INDIANAPOLIS — Late in the third quarter, the Patriots led the Colts 27-21 and Indianapolis was faced with fourth-and-3, with the ball on Colts’ 37-yard line.
Instead of the Colts just punting the ball back to the Patriots, they tried a fake punt, which failed and completely changed the momentum of the game.
The Colts lined up like a normal punt, but then nine players sprinted toward the right sideline and lined up there, leaving only Colt Anderson under center. The Patriots didn’t panic and lined up how they thought they should against the formation, with two players over the ball at the line of scrimmage.
Anderson eventually took the snap and was tackled in the backfield for a loss by Brandon Bolden. A flag was thrown for an illegal formation due some of the players not lining up on the line of scrimmage, but the Patriots declined the penalty and took possession.

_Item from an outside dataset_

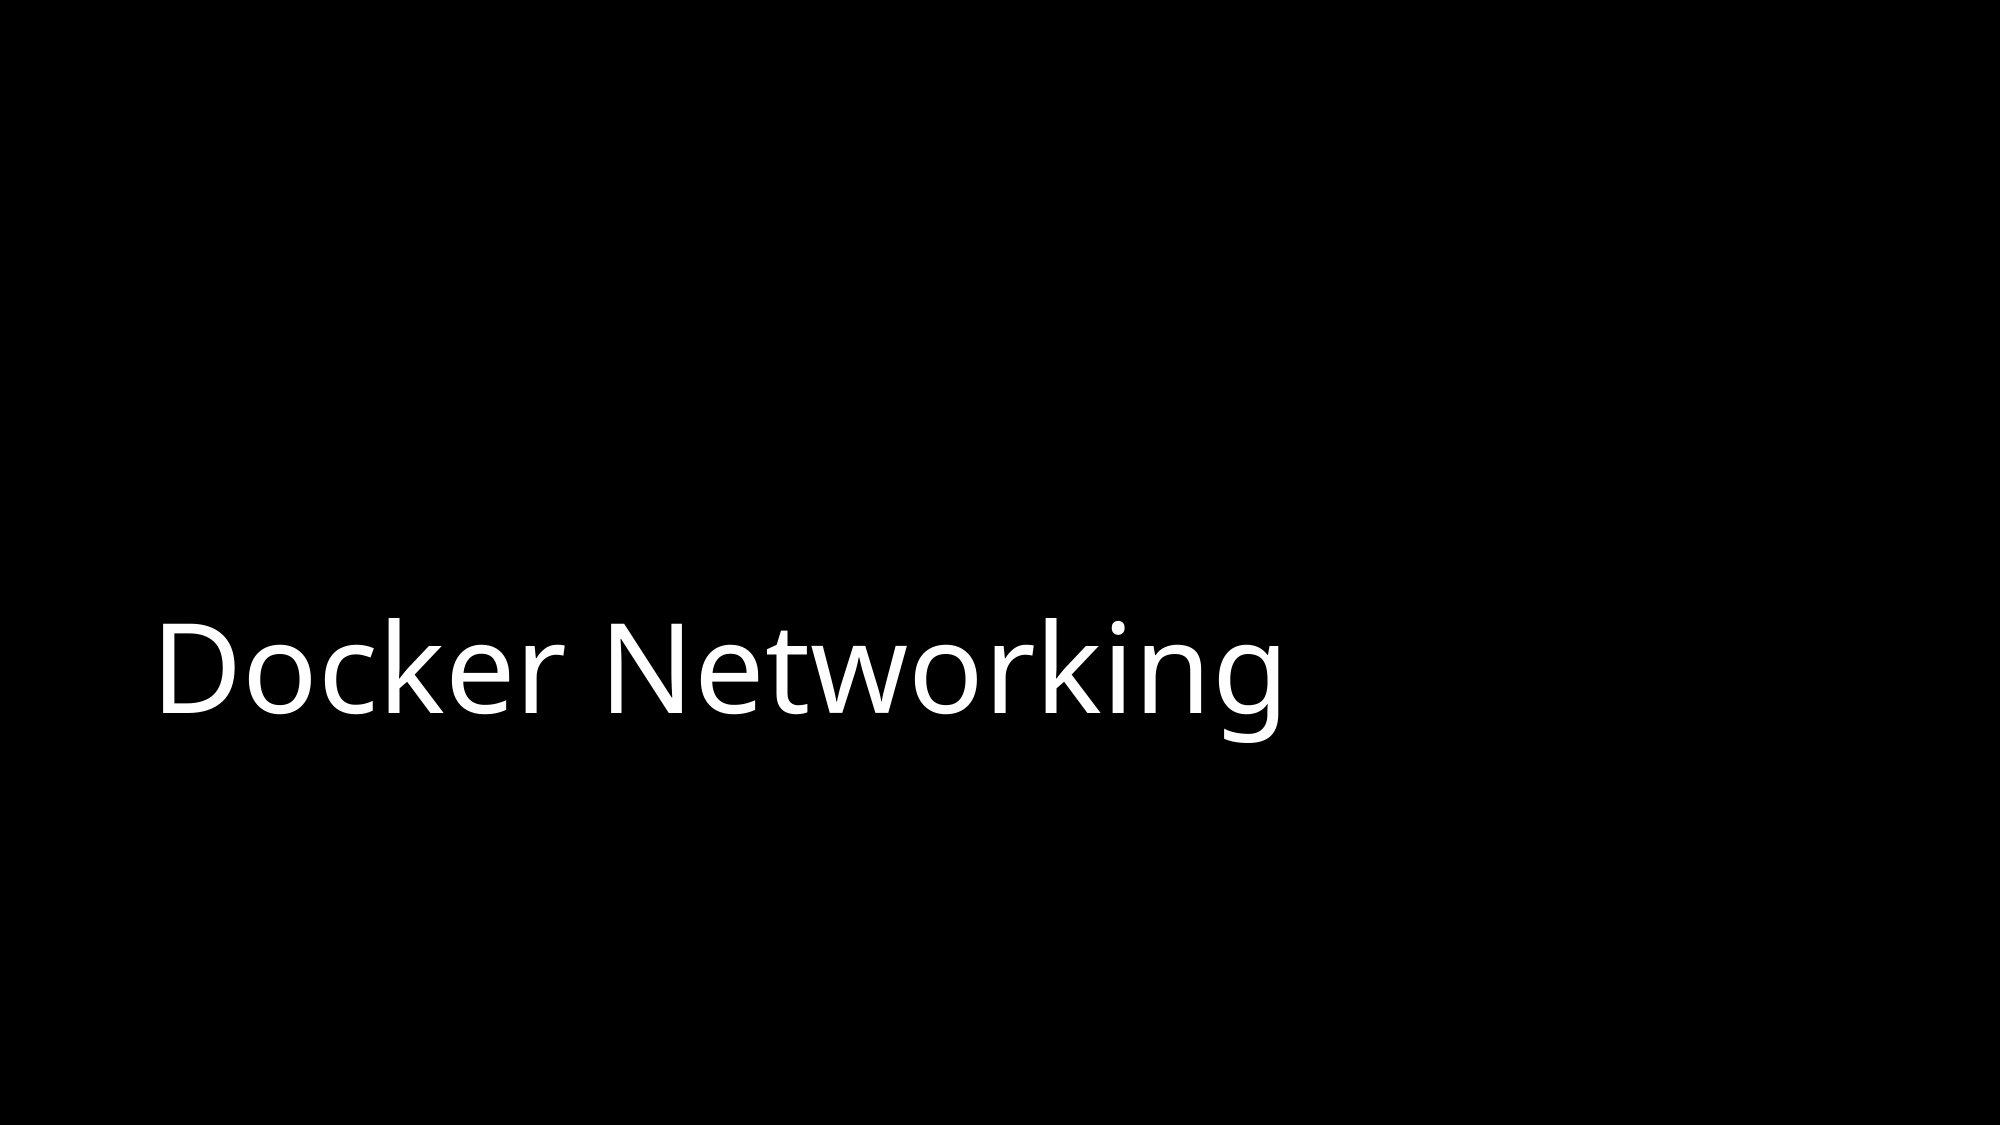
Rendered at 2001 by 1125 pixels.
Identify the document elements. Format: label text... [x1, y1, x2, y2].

LeGarrette Blount recorded a 11-yard touchdown reception two plays later and the Patriots went up 34-21, all but sealing the win.
(See bottom of post for video of the play)
“OK, so we started working on that play last year and then we put it back in this week,” punter Pat McAfee explained. “It’s a play where you try and take advantage of numbers. We try to kind of confuse the defense and hopefully get an edge number-wise. The look was not there that we normally have in practice for it to go. There must have been some miscommunication between the snapper and [Anderson]. It turned out to be one of the most failed fakes probably of all time.
“It’s one of those things where you work and hope you get the numbers. We didn’t get the numbers. It was a miscommunication. As you saw, the results weren’t good.”
Following the game, Colts coach Chuck Pagano took the blame for the call and outcome, which he said should been been not snapping the ball and taking a delay-of-game penalty.
“The whole idea is on a fourth-and-3 or less we would shift,” Pagano said. “Either catch them misaligned or with 12 men on the field. And if you get a certain look you can make a play. But we weren’t lined up correctly and had a communication breakdown between the quarterback out there and the snapper. It’s on me, I didn’t coach it well enough.”
The Patriots weren’t confused, as Bill Belichick said his team was prepared for some sort of trick play in the kicking game.
“We expected this to be a gadget game in the kicking game, the onside kick, some kind of fake — fake punt, fake field goal. The punter ran a sweep against Tennessee a couple of weeks ago. That’s something they’ve done in the past,” Belichick said. “We didn’t know what the play was going to be, obviously, but they went on the swing-gate type play. We went over to the over shift and made sure we covered the inside part, reacted well to it. It was a good heads-up play by our punt return unit. Thought we had good coverage from those guys from the opening kickoff.”
The play completely shifted the momentum of the game, and it was too much for the Colts to recover from, as they ended up by falling to the Patriots 34-27, their seventh consecutive loss to New England.